Alentejo entre os territórios pressionados pela baixa natalidade
A análise territorial mostra que os concelhos do interior Norte, Centro e Alentejo continuam entre os territórios com níveis mais reduzidos de natalidade. Estes municípios integram o grupo identificado como interior envelhecido, marcado por baixos níveis de nascimentos ao longo de todo o período analisado.
O fenómeno reflete a perda de população, o envelhecimento demográfico e a menor presença de famílias jovens em vários concelhos. Esta realidade contrasta com a observada na Área Metropolitana de Lisboa e em alguns municípios do Algarve, onde as taxas de natalidade continuam acima da média nacional.
Em 2024, Amadora, Odivelas, Loures, Sintra, Seixal, Moita, Albufeira e Loulé registaram mais de 10 nascimentos por mil habitantes. No extremo oposto surgem concelhos do interior como Carrazeda de Ansiães, Pinhel, Alcoutim, Almeida e Sabugal, com taxas entre 2 e 3 nascimentos por mil habitantes.
Alandroal e Odemira com evolução positiva
Apesar da quebra nacional, alguns municípios registaram uma evolução positiva nos indicadores de natalidade ao longo das últimas duas décadas. Entre eles estão Odemira e Alandroal, ambos no Alentejo, que surgem entre os concelhos que conseguiram reforçar os seus indicadores no período analisado.
Também Odivelas, Amadora, Monchique e Vila Velha de Ródão apresentaram evoluções positivas. Em sentido contrário, Barrancos surge entre os concelhos com quebras mais expressivas, juntamente com Santa Cruz, na Madeira, Ribeira Grande, Porto Santo e Sesimbra.
Estes dados mostram que o comportamento da natalidade não é uniforme no território nacional. Mesmo em regiões marcadas por envelhecimento e perda populacional, há municípios com trajetórias distintas, influenciadas por dinâmicas residenciais, económicas e sociais.
Quatro perfis territoriais no país
A análise dos últimos 20 anos permite identificar quatro perfis territoriais. O primeiro corresponde aos concelhos metropolitanos e suburbanos jovens, com taxas de natalidade acima da média, associados à concentração de famílias jovens e à capacidade de atração residencial.

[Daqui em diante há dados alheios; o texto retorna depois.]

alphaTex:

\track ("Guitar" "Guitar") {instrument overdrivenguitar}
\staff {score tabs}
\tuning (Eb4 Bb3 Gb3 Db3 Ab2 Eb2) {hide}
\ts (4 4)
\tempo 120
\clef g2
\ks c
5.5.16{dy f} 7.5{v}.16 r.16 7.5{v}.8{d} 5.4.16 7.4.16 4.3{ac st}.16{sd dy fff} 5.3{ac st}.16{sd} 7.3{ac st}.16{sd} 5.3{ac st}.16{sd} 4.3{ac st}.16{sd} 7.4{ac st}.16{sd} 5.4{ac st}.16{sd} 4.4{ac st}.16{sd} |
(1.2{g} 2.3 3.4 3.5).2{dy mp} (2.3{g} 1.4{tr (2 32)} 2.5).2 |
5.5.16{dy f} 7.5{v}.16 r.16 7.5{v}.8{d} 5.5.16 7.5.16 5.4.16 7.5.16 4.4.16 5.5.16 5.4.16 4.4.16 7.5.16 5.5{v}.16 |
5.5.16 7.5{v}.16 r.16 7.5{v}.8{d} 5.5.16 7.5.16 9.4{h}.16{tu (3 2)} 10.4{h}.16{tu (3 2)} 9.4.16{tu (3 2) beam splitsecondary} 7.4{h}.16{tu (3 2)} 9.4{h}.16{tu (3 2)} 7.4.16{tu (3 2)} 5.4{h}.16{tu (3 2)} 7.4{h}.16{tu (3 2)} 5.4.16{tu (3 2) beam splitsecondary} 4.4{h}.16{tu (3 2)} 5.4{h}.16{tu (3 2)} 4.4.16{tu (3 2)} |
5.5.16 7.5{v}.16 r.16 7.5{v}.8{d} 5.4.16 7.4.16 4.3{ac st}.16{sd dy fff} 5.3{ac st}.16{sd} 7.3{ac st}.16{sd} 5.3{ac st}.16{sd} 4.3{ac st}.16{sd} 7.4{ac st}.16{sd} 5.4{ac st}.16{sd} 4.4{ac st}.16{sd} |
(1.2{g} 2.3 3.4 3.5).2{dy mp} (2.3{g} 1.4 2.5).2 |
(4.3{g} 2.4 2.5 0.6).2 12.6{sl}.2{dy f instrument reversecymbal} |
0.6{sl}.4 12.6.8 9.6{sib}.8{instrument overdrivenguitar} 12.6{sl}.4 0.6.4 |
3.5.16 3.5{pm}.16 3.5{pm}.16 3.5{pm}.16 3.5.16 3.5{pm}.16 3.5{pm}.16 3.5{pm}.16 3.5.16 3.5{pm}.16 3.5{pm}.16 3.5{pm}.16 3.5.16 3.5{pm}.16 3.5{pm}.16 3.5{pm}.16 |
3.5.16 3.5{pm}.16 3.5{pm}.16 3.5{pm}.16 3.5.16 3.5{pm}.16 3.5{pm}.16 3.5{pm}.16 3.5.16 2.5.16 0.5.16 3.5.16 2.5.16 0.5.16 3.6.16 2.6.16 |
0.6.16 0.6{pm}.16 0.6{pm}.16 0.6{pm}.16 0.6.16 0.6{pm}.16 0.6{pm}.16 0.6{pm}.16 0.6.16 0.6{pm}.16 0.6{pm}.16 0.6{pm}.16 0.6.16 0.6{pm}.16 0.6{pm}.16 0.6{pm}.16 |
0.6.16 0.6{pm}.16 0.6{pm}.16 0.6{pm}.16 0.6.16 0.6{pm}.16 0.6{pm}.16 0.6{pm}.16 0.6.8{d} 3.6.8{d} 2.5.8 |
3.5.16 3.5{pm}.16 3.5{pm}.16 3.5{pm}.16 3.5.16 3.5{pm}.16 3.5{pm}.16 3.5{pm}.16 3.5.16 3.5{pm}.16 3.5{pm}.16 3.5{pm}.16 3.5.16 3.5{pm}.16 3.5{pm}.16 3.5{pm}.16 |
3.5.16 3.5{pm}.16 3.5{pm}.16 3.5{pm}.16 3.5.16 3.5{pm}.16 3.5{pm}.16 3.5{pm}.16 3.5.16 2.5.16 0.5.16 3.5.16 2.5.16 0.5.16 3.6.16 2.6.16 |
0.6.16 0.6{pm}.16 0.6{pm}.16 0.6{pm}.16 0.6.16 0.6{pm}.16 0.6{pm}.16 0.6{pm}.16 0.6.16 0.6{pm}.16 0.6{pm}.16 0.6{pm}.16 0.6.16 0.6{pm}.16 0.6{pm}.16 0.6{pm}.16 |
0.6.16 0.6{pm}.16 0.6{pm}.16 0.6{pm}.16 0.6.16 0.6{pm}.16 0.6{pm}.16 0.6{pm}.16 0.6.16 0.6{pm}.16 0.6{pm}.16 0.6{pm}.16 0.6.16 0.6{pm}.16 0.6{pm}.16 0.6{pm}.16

O segundo perfil corresponde ao interior envelhecido, onde se incluem vários municípios do Alentejo, com níveis baixos de natalidade durante todo o período. O terceiro integra concelhos de perfil intermédio, incluindo capitais de distrito e cidades médias, cuja evolução acompanha de perto a tendência nacional.
O quarto perfil reúne territórios considerados mais dinâmicos, que mantêm taxas de natalidade elevadas apesar do contexto nacional de declínio.
Desafio demográfico é também territorial
Segundo os dados disponíveis no Sales Index da Marktest e na aplicação Municípios Online, a evolução da natalidade em Portugal revela que o desafio demográfico não se resume à diminuição do número de crianças nascidas.
As assimetrias entre territórios mostram que o problema tem também uma dimensão territorial. Nos concelhos do interior e em várias zonas do Alentejo, a baixa natalidade junta-se ao envelhecimento populacional e à perda de residentes, exigindo respostas ajustadas à realidade demográfica de cada município.
Entre 2005 e 2013, a taxa de natalidade registou uma descida acentuada, num período associado ao envelhecimento da população, ao adiamento da maternidade e aos efeitos da crise económica. Seguiu-se uma fase de estabilização e ligeira recuperação até ao final da década de 2010, mas nos últimos anos a tendência voltou a ser de enfraquecimento.
Os dados refletem mudanças demográficas, sociais e económicas que têm alterado os modelos familiares e a distribuição territorial da população em Portugal.